More than 90 of them, including women and children, have died in the past two weeks as they braved the perilous crossing, according to a toll calculated from reports by Spanish and Moroccan authorities and members of the African migrant community.
Spanish rescue services said last week they had saved 95 sub-Saharans traveling in 16 different vessels, but in one incident a week earlier, lifeguards pulled 14 dead migrants from the water who had set out at night in a raft.
Attempts to cross the narrow stretch of sea — just 14km at its closest point — that separates Europe from Africa, in often crowded, rickety boats have multiplied in recent weeks, according to authorities.
In the middle of last month, nearly 300 would-be immigrants tried to break though the metal barrier of the Spanish enclave of Melilla in northern Morocco, which along with Ceuta is the only land border between the two continents.
Patrick, a young Cameroonian near Morocco’s northeastern town of Oujda, admits to trying his luck at Melilla on Oct. 25, two days before the Muslim festival of Eid, along with 15 others, in what he described as a “kamikaze mission.”
“There is no other solution. I don’t want to die of hunger and cold without having tried,” he said.
Night falls early in this part of Morocco now and a cold winter looms, prompting the homeless Africans to take their chances before conditions worsen and amid sometimes harsh treatment by authorities.

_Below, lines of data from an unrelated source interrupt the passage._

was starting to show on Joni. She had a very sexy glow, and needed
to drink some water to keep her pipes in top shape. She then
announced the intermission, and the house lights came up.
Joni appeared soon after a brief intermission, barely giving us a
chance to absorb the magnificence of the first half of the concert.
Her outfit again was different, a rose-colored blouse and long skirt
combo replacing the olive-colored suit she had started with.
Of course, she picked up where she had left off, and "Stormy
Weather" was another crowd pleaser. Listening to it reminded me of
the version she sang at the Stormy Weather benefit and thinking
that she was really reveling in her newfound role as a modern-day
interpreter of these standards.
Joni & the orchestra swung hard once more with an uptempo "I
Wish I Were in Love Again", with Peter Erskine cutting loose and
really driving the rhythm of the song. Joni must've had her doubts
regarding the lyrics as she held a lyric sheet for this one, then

“We have walked dozens of kilometers in worn-out shoes and clothes, for nothing,” Patrick said.
The experiences he recounts chime with those frequently reported by non-governmental organizations that work with migrants in the region.
“The Moroccan army and police chased us through the woods [outside Oujda]. Dozens of us were hurt, others arrested,” he said.

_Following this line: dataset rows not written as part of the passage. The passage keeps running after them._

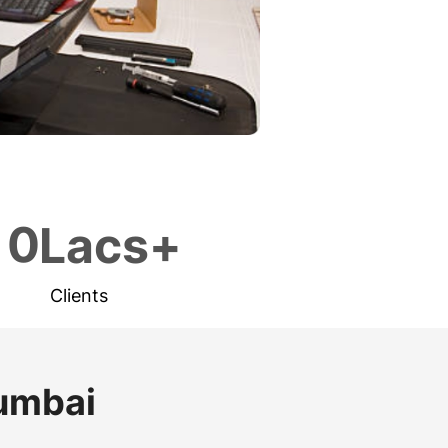
1
0
Lacs+
Clients
Mumbai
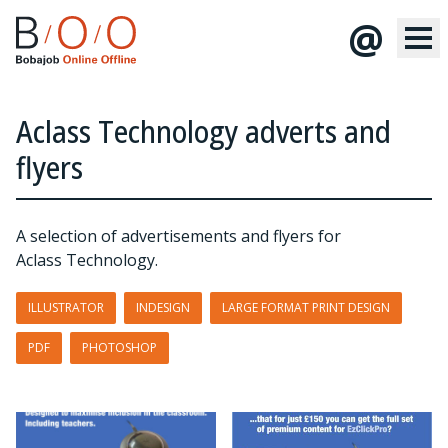
@
Aclass Technology adverts and
flyers
A selection of advertisements and flyers for
Aclass Technology.
ILLUSTRATOR
INDESIGN
LARGE FORMAT PRINT DESIGN
PDF
PHOTOSHOP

After having their photographs and fingerprints taken, Patrick said the security forces took the group he was with to the Algerian border, officially closed since 1994, but now the main entry point for illegal African immigrants.
Most of them have come back and are hiding in the same woods near Oujda.
Another migrant who asked not to be identified said he was picked up near Melilla and treated badly “by both the Moroccan and the Spanish authorities.”
“They burned my passport and the HCR [UN High Commissioner for Refugees] document that would have granted me refugee status,” the young man said. “Where is their humanity?”
EU ambassador to Morocco Eneko Landaburu has raised his concerns about the “extremely worrying testimonies” of immigrants being maltreated, and local activists have alerted the authorities to acts of racism and violence.
Last week, a Moroccan weekly sparked controversy when it ran an article on the issue with the headline “The black peril” splashed on its front page.
Human rights groups say between 20,000 and 25,000 sub-Saharans are currently residing illegally in Morocco.
The authorities have clamped down on the problem, with security sources saying that between May and this month about 10,000 migrants were kicked out of the country, a figure almost unparalleled in recent years.